On Friday, Macke seemed equally perplexed at Wal-Mart's follow-up filing with the SEC.

"It's bizarre," he said. "Better to remain silent. Justification seems the obvious reason behind it, but there's nothing about his compensation being tied to shareholders. There should be some relationship between pay and return to shareholders.

"The financial arguments make sense to an extent, but the idea that employees are proud of him is nice but has nothing to do with his compensation at all."

Fund manager Patricia Edwards of Wentworth, Hauser and Violich in Seattle, also said she had never seen an SEC document like the one Wal-Mart filed.

"They seem to want to be able to make sure the public has the information they have as reasons for the compensation. It's fine, but not everyone is going to agree with it," she said.

Wal-Mart's most persistent critic, Wal-Mart Watch of Washington, weighed in with its own statement. Spokesman Nu Wexler called the SEC document "defensive and misleading."

"It's awfully hard to justify a $29 million CEO salary when your stock is dead money, your upscale strategy was a flop, and you've just posted the lowest same-store sales growth in the history of the company. Lee Scott's spending a lot of time putting out public relations brushfires and Wal-Mart's senior management team seems to be losing its focus on the fundamentals," he said in an e-mail.

Wal-Mart's stock price has remained sluggish since Scott took over the company almost seven years ago. The company also has had to defend itself recently against attacks over its wages and health benefits, largely from Wal-Mart Watch and another union-backed organization, Wake-Up Wal-Mart.

Text of Wal-Mart's SEC filing on Thursday:

"Lee Scott leads the largest and most complex company in the world and has delivered strong financial performance. Last year alone, sales were up $37 billion and income from continuing operations increased by $770 million from the prior fiscal year. Since he became CEO in 2000, annual sales have more than doubled to $345 billion and income from continuing operations has grown 126 percent to $12.2 billion. Compound annual growth rates are strong in almost every major category: net sales 12.3 percent, income from continuing operations 11.8 percent, EPS from continuing operations 12.9 percent.

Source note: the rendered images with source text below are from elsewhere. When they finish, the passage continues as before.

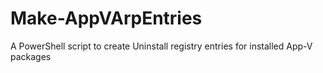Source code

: # Make-AppVArpEntries
A PowerShell script to create Uninstall registry entries for installed App-V packages
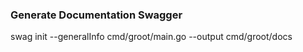 ### Generate Documentation Swagger
swag init --generalInfo cmd/groot/main.go --output cmd/groot/docs
<!-- 
// @Param uuid path string true "The UUID of a thing"
//
// Explanation
// Name: uuid
// Where: path/body/query
// Type: string/int/{object}
// Required: true/false
// Description: "The UUID of a thing"
 -->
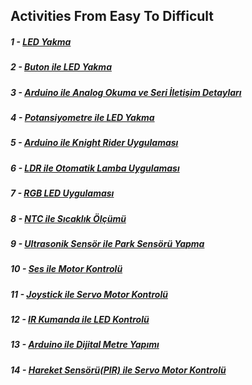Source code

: ## Activities From Easy To Difficult

##### 1 - [LED Yakma](https://github.com/Robotistan/ArduinoSuperBaslangicSeti/tree/main/%C3%96rnekler/LED%20Yakma "Heading Link")
##### 2 - [Buton ile LED Yakma](https://github.com/Robotistan/ArduinoSuperBaslangicSeti/tree/main/%C3%96rnekler/Buton%20ile%20LED%20Yakma "Heading Link")
##### 3 - [Arduino ile Analog Okuma ve Seri İletişim Detayları](https://github.com/Robotistan/ArduinoSuperBaslangicSeti/tree/main/%C3%96rnekler/Analog%20Okuma "Heading Link")
##### 4 - [Potansiyometre ile LED Yakma](https://github.com/Robotistan/ArduinoSuperBaslangicSeti/tree/main/%C3%96rnekler/Potansiyometre%20ile%20LED%20Yakma "Heading Link")	
##### 5 - [Arduino ile Knight Rider Uygulaması](https://github.com/Robotistan/ArduinoSuperBaslangicSeti/tree/main/%C3%96rnekler/Knight%20Rider%20Uygulamas%C4%B1 "Heading Link")	
##### 6 - [LDR ile Otomatik Lamba Uygulaması](https://github.com/Robotistan/ArduinoSuperBaslangicSeti/tree/main/%C3%96rnekler/Otomatik%20Lamba%20Uygulamas%C4%B1 "Heading Link")	
##### 7 - [RGB LED Uygulaması](https://github.com/Robotistan/ArduinoSuperBaslangicSeti/tree/main/%C3%96rnekler/RGB%20LED%20Uygulamas%C4%B1 "Heading Link")
##### 8 - [NTC ile Sıcaklık Ölçümü](https://github.com/Robotistan/ArduinoSuperBaslangicSeti/tree/main/%C3%96rnekler/NTC%20ile%20S%C4%B1cakl%C4%B1k%20%C3%96l%C3%A7%C3%BCm%C3%BC	"Heading Link")
##### 9 - [Ultrasonik Sensör ile Park Sensörü Yapma](https://github.com/Robotistan/ArduinoSuperBaslangicSeti/tree/main/%C3%96rnekler/Ultrasonik%20Sens%C3%B6r%20ile%20Park%20Sens%C3%B6r%C3%BC%20Yapma	"Heading Link")
##### 10 - [Ses ile Motor Kontrolü](https://github.com/Robotistan/ArduinoSuperBaslangicSeti/blob/main/%C3%96rnekler/Ses%20ile%20Motor%20Kontrol%C3%BC/README.md	"Heading Link")
##### 11 - [Joystick ile Servo Motor Kontrolü](https://github.com/Robotistan/ArduinoSuperBaslangicSeti/tree/main/%C3%96rnekler/Joystick%20ile%20Servo%20Motor%20Kontrol%C3%BC	"Heading Link")
##### 12 - [IR Kumanda ile LED Kontrolü](https://github.com/Robotistan/ArduinoSuperBaslangicSeti/tree/main/%C3%96rnekler/IR%20Kontrol%C3%BC%20ile%20LED%20Kontrol%C3%BC "Heading Link")
##### 13 - [Arduino ile Dijital Metre Yapımı](https://github.com/Robotistan/ArduinoSuperBaslangicSeti/tree/main/%C3%96rnekler/Arduino%20Dijital%20Metre%20Yapm%C4%B1 "Heading Link")
##### 14 - [Hareket Sensörü(PIR) ile Servo Motor Kontrolü](https://github.com/Robotistan/ArduinoSuperBaslangicSeti/tree/main/%C3%96rnekler/Hareket%20Sens%C3%B6r%C3%BC%20ile%20Servo%20Motor%20Kontrol%C3%BC	"Heading Link")
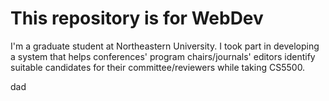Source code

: # This repository is for WebDev

I'm a graduate student at Northeastern University. I took part in developing a system that helps conferences' program chairs/journals' editors identify suitable candidates for their committee/reviewers while taking CS5500.   

dad


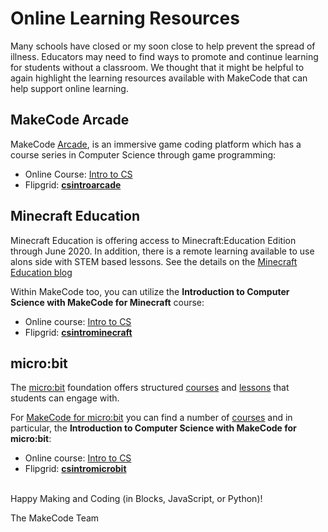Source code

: # Online Learning Resources

Many schools have closed or my soon close to help prevent the spread of illness. Educators may need to find ways to promote and continue learning for students without a classroom. We thought that it might be helpful to again highlight the learning resources available with MakeCode that can help support online learning.

## MakeCode Arcade

MakeCode [Arcade]( https://arcade.makecode.com), is an immersive game coding platform which has a course series in Computer Science through game programming:

* Online Course: [Intro to CS](https://arcade.makecode.com/courses/csintro)
* Flipgrid: **[csintroarcade](https://flipgrid.com/csintroarcade)**

## Minecraft Education

Minecraft Education is offering access to Minecraft:Education Edition through June 2020. In addition, there is a remote learning available to use alons side with STEM based lessons. See the details on the [Minecraft Education blog](https://education.minecraft.net/blog/microsoft-extends-access-to-minecraft-education-edition-and-resources-to-support-remote-learning/)

Within MakeCode too, you can utilize the **Introduction to Computer Science with MakeCode for Minecraft** course:

* Online course: [Intro to CS](https://minecraft.makecode.com/courses/csintro)
* Flipgrid: **[csintrominecraft](https://flipgrid.com/csintrominecraft)**

## micro:bit

The [micro:bit](https://microbit.org) foundation offers structured [courses](https://classroom.microbit.org/) and [lessons](https://microbit.org/lessons/) that students can engage with.

For [MakeCode for micro:bit](https://makecode.microbit.org) you can find a number of [courses](https://makecode.microbit.org/courses) and in particular, the **Introduction to Computer Science with MakeCode for micro:bit**:

* Online course: [Intro to CS](https://makecode.microbit.org/courses/csintro)
* Flipgrid: **[csintromicrobit](https://flipgrid.com/csintromicrobit)**

<br/>
Happy Making and Coding (in Blocks, JavaScript, or Python)!

The MakeCode Team 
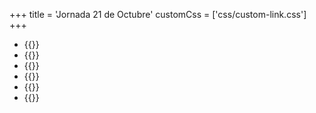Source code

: +++
title = 'Jornada 21 de Octubre'
customCss = ['css/custom-link.css']
+++

- {{<link newtab="true" url="https://drive.google.com/drive/folders/11xmPRSr4zTKLdZ_Z9zEDn4r0v3LD0SWh" txt="VER TODOS LOS DOCUMENTOS">}}
- {{<link newtab="true" url="https://docs.google.com/document/d/1NouwMgOwi3yop2DXB4VgGHvInQt7scPjbiy5SAjPk2c/edit" txt="Programa POEC 2025">}}
- {{<link newtab="true" url="https://docs.google.com/document/d/1kAjqu7CRqvblqRyoMKNt2c6o9cfqqb-OQQjZyWnwU4s/edit" txt="Programa REGULARES – FEBRERO 2026">}}
- {{<link newtab="true" url="https://docs.google.com/document/d/152zwK9Z0fcNJiR_W2sSuANiGeQF-WQjkcSrl46SvU9o/edit" txt="Propuesta para la Instancia de Fortalecimiento de Cierre de Período Lectivo Febrero 2026">}}
- {{<link newtab="true" url="https://docs.google.com/document/d/1jDCZg3ZJM6W6ODiXnPBsqKFqFqrWgB9tT3xt2cJcmw8/edit" txt="Propuesta para la instancia fortalecimiento de Cierre Anual Diciembre 2025">}}
- {{<link newtab="true" url="https://drive.google.com/file/d/1WCN-ZolHbG-F6-vcK12buqYGv4hbApL3/view?usp=drive_link" txt="PRESENTACIÓN de la JORNADA">}}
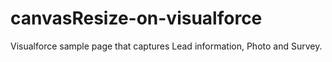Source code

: canvasResize-on-visualforce
===========================

Visualforce sample page that captures Lead information, Photo and Survey.
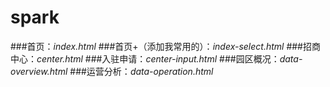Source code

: # spark

###首页：*index.html*
###首页+（添加我常用的）：*index-select.html*
###招商中心：*center.html*
###入驻申请：*center-input.html*
###园区概况：*data-overview.html*
###运营分析：*data-operation.html*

We have maintained double-digit annual growth rates in sales and income from continuing operations, which is almost unprecedented for a company this size. More people than ever are shopping at Wal-Mart and that's why we are once again the number one company in the Fortune 500.

More than 85 percent of our CEO's compensation, as set by an independent board committee, is tied to the company's financial performance. Lee Scott's compensation is benchmarked with the CEOs of other publicly traded U.S. retailers and large companies. When compared to other companies, it is among the lowest as a percentage of annual revenue and net income.

Our associates respect that Wal-Mart has a well-recognized culture of opportunity. They are proud that their CEO started as a manager in the trucking division and has stayed with the company for 28 years. They're also proud that his leadership - through sustainability initiatives and the $4 prescription drug program -- reflects the company's purpose of saving people money so they can live better."